Point #2: For biodesigned materials, the degradation has to be balanced with remodeling.
Biodegradable materials used for functional repair must be engineered to provide the necessary strength for the repair at
all time points. As the material is degraded by the body, its strength will decrease. The new host tissue must have the ability
to provide the strength necessary to balance out the decrease in the graft strength. SIS promotes functional tissue ingrowth
and remodeling even as it is being degraded by the host. This allows for the new host tissue to provide the medium- and
long-term strength necessary for the repair. SIS-based products are engineered to allow for the degradation and to initiate
the reconstruction quickly to continuously provide adequate strength for the repair.
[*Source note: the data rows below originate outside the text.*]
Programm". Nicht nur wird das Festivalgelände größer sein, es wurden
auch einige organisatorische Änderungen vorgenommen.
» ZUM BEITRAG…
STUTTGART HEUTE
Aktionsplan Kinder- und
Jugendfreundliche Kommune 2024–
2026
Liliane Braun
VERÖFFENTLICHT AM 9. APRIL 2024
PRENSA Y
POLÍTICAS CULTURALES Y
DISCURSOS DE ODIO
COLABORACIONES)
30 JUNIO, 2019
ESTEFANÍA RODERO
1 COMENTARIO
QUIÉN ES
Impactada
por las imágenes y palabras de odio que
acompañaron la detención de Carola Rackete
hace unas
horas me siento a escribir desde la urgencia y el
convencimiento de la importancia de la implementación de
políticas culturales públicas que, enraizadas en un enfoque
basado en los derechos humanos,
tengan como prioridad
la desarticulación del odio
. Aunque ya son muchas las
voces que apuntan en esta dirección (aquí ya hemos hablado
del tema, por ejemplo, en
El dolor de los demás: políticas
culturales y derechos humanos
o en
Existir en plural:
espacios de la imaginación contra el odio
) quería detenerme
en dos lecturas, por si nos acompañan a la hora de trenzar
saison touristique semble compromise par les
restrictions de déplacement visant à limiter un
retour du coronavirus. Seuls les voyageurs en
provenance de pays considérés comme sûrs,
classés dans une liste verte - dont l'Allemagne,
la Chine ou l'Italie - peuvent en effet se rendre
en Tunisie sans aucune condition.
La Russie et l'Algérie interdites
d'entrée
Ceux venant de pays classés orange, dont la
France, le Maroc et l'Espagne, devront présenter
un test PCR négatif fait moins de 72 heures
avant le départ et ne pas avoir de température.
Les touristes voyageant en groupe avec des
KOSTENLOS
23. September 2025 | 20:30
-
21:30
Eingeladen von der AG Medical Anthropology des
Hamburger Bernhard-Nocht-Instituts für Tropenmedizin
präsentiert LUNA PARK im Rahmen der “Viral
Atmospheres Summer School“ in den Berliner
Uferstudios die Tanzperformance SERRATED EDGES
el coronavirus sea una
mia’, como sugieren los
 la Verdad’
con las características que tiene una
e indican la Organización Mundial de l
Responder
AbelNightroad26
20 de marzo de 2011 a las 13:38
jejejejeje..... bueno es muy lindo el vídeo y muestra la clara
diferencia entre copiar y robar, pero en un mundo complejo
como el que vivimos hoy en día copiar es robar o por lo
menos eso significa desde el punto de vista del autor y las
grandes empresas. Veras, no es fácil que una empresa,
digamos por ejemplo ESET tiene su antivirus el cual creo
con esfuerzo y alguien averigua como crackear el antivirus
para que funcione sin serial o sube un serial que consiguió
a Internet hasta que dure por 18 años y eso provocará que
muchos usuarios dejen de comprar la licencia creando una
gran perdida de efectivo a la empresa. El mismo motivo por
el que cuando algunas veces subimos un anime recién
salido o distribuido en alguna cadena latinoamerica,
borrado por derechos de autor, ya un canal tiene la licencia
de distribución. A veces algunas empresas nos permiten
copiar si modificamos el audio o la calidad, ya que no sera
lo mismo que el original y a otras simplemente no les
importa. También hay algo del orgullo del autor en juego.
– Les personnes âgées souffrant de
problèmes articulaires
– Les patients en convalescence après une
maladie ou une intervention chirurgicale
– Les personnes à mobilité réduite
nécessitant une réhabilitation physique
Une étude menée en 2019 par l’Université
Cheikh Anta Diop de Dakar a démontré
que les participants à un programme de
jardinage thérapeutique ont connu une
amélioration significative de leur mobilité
Point #3: By initiating functional tissue regeneration, SIS can help create a long-term repair even without long-term
persistence.
SIS is an extracellular matrix that is meant to perform two major functions in the intestine: mechanical strength and support
for the mucosal turnover. As such, SIS contains high levels of collagen, but also non-collagen components that support
continual tissue growth. SIS is minimally processed to retain these non-collagen components. When used for tissue repair,
SIS provides the short-term mechanical strength through the natural collagen scaffold while providing an environment
that initiates and directs host tissue ingrowth through the non-collagen components. This allows the host to remodel the
SIS graft quickly into functional tissue. This functional tissue provides the long-term strength necessary for the repair. In
this study, the authors found that SIS repairs of a dog body wall defect were substantially strong out to two years; in fact,
the repair gains in strength over the original graft. Thus, a long-term repair is provided without concerns over long-term
complications such as erosion.
Point #4: It is possible for SIS to remodel into tissue that is stronger than the host’s original native tissue.
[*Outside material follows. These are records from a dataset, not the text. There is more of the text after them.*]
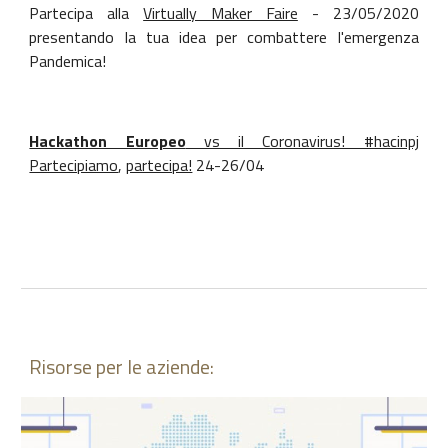
Partecipa alla
Virtually Maker Faire
- 23/05/2020
presentando la tua idea per combattere l'emergenza
Pandemica!
Hackathon Europeo
vs il Coronavirus! #hacinpj
Partecipiamo
,
partecipa!
24-26/04
Risorse per le aziende: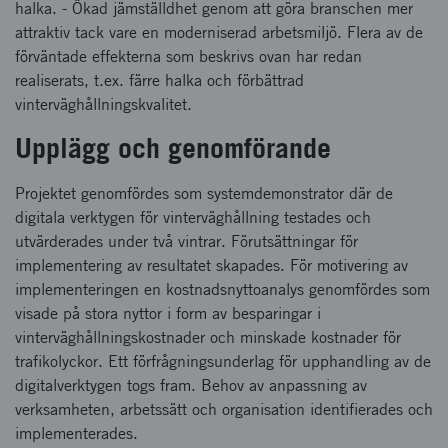
halka. - Ökad jämställdhet genom att göra branschen mer
attraktiv tack vare en moderniserad arbetsmiljö. Flera av de
förväntade effekterna som beskrivs ovan har redan
realiserats, t.ex. färre halka och förbättrad
vinterväghållningskvalitet.
Upplägg och genomförande
Projektet genomfördes som systemdemonstrator där de
digitala verktygen för vinterväghållning testades och
utvärderades under två vintrar. Förutsättningar för
implementering av resultatet skapades. För motivering av
implementeringen en kostnadsnyttoanalys genomfördes som
visade på stora nyttor i form av besparingar i
vinterväghållningskostnader och minskade kostnader för
trafikolyckor. Ett förfrågningsunderlag för upphandling av de
digitalverktygen togs fram. Behov av anpassning av
verksamheten, arbetssätt och organisation identifierades och
implementerades.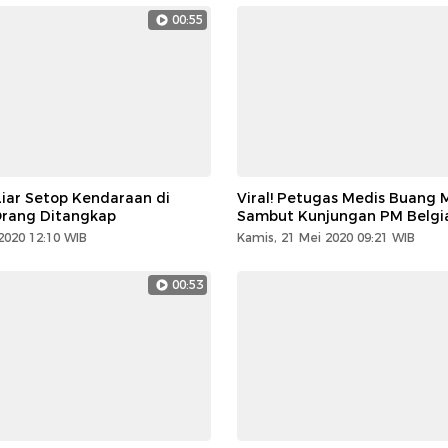
00:55
 Liar Setop Kendaraan di
Viral! Petugas Medis Buang 
Orang Ditangkap
Sambut Kunjungan PM Belgi
2020 12:10 WIB
Kamis, 21 Mei 2020 09:21 WIB
00:53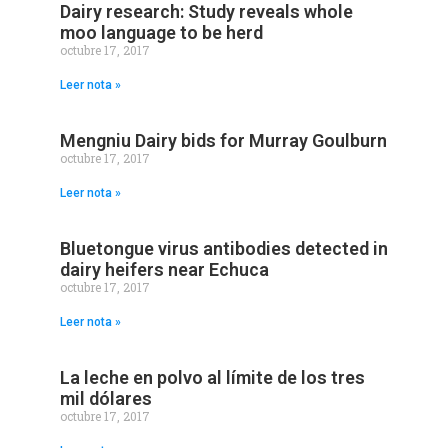
Dairy research: Study reveals whole
moo language to be herd
octubre 17, 2017
Leer nota »
Mengniu Dairy bids for Murray Goulburn
octubre 17, 2017
Leer nota »
Bluetongue virus antibodies detected in
dairy heifers near Echuca
octubre 17, 2017
Leer nota »
La leche en polvo al límite de los tres
mil dólares
octubre 17, 2017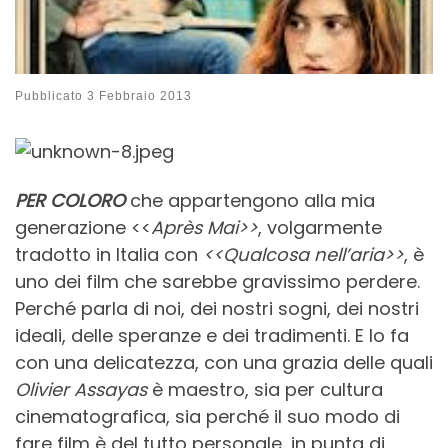
Pubblicato
3 Febbraio 2013
PER COLORO
che appartengono alla mia
generazione <<
Après Mai>>
, volgarmente
tradotto in Italia con
<<Qualcosa nell’aria>>
, è
uno dei film che sarebbe gravissimo perdere.
Perché parla di noi, dei nostri sogni, dei nostri
ideali, delle speranze e dei tradimenti. E lo fa
con una delicatezza, con una grazia delle quali
Olivier Assayas
è maestro, sia per cultura
cinematografica, sia perché il suo modo di
fare film è del tutto personale, in punta di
There is a concern for many surgical groups that the reason that patients present with a hernia or other soft tissue failure is
due to insufficient collagen formation. As SIS is remodeled with the patient’s tissue, the concern is that the new tissue will
be as deficient as the old tissue. This study is a hallmark in illustrating that the SIS can stimulate the host to remodel the area
with tissue that is actually stronger than the old, native tissue. At two years after surgery, the resulting repair was multiple
times stronger than the initial native body wall. This suggests that SIS repairs can be stronger than the host’s original tissues
and thus less likely to fail.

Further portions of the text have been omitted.